Quando Gesù viene chiamato “Re dei re e Signore dei signori”, ciò significa che, alla fine, tutti gli altri governanti saranno conquistati o aboliti, e solo Lui regnerà supremo come Re e Signore di tutta la terra. Non c’è potere, né re, né signore che possa opporsi a Lui e vincere. Ci sono innumerevoli riferimenti a questo dominio assoluto di Gesù e alla Sua preminenza sugli altri governanti in tutta la Scrittura. Per citarne solo alcuni, Isaia 40:23-24 dice che il Signore riduce "i principi a nulla" e rende i governanti della terra "vuoti". Il semplice soffio del Signore li "porterà via come paglia". La visione in Daniele 7:13-14 riguarda colui che Daniele chiama "l’Antico dei Giorni" — Dio Padre — che conferisce un dominio eterno su tutti i popoli, le nazioni e le lingue a "uno simile a un figlio dell’uomo" — Dio Figlio. Nel Nuovo Testamento, abbiamo una visione più chiara di Colui a cui si riferiscono questi passaggi. L’autore della Lettera agli Ebrei parla del Signore Gesù: "Egli è lo splendore della gloria di Dio e l’impronta esatta della Sua natura, e sostiene l’universo con la parola della Sua potenza" (Ebrei 1:3). Il versetto successivo parla di Gesù come di Colui che è "molto superiore" agli angeli. Chiaramente, il Suo dominio sulla creazione è assoluto.

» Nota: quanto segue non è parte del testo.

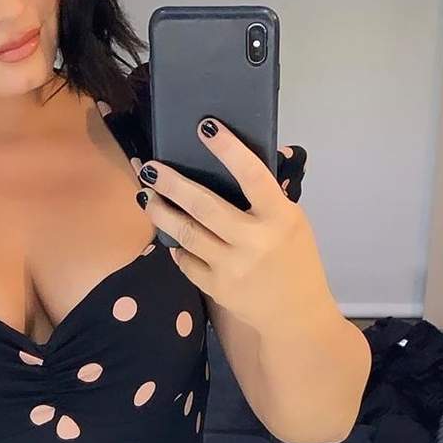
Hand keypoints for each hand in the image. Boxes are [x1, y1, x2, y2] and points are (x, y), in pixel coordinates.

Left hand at [132, 118, 314, 311]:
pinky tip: (169, 235)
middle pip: (204, 206)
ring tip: (146, 196)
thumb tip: (248, 156)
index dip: (228, 149)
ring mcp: (233, 267)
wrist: (296, 316)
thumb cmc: (295, 260)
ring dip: (161, 212)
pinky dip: (176, 246)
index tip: (205, 126)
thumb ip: (269, 196)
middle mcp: (255, 241)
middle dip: (171, 184)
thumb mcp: (293, 223)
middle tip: (149, 167)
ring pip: (186, 233)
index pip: (252, 176)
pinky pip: (186, 261)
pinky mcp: (217, 288)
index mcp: (280, 218)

Paolo sottolinea che Gesù si è umiliato nel Suo ministero terreno e che la Sua umiliazione porterà alla glorificazione. In Filippesi 2:5-11, Paolo discute fino a che punto Gesù si è spinto per espiare i peccatori; La perfetta obbedienza di Gesù è la ragione per cui "Dio lo ha esaltato e gli ha conferito il nome che è al di sopra di ogni nome, affinché nel nome di Gesù ogni ginocchio si pieghi nei cieli, sulla terra e sotto terra, e ogni lingua confessi che Gesù Cristo è il Signore, a gloria di Dio Padre" (vv. 9-11). Il Servo Sofferente diventa il Re dei re (vedi Isaia 53:10-12).

Infine, nel libro dell’Apocalisse vediamo manifestarsi la regalità di Gesù. Nel capitolo 5, l’Agnello (Gesù) è l’unico in tutto il creato ritenuto degno di aprire il rotolo contenente i giudizi di Dio (vv. 2-5). Nel capitolo 11, sentiamo voci in cielo proclamare che il regno del mondo è diventato il regno di Cristo e che Egli regnerà nei secoli dei secoli (v. 15). Nel capitolo 12, leggiamo che è l’autorità di Cristo a far sì che Satana venga scacciato sulla terra (vv. 9-10). In Apocalisse 17:12-14, l’Agnello vince tutti coloro che si schierano contro di Lui, e Giovanni sottolinea che Egli vince perché è Re dei re e Signore dei signori. Infine, nel capitolo 19, leggiamo della venuta trionfale di Gesù per colpire le nazioni e calpestare il tino dell’ira di Dio, avendo l’autorità di farlo perché Egli è Re dei re e Signore dei signori (vv. 11-16).

Fondamentalmente, l’idea che Gesù sia Re dei re e Signore dei signori significa che non esiste autorità superiore. Il suo regno su tutte le cose è assoluto e inviolabile. Dio lo ha risuscitato dai morti e lo ha posto sopra ogni cosa, "al di sopra di ogni principato, potenza, forza e dominio, e di ogni nome che si nomina, non solo in questa età, ma anche in quella futura. E ha posto ogni cosa sotto i suoi piedi e lo ha dato come capo sopra ogni cosa alla chiesa, che è il suo corpo, la pienezza di colui che riempie tutto in tutti" (Efesini 1:21-23).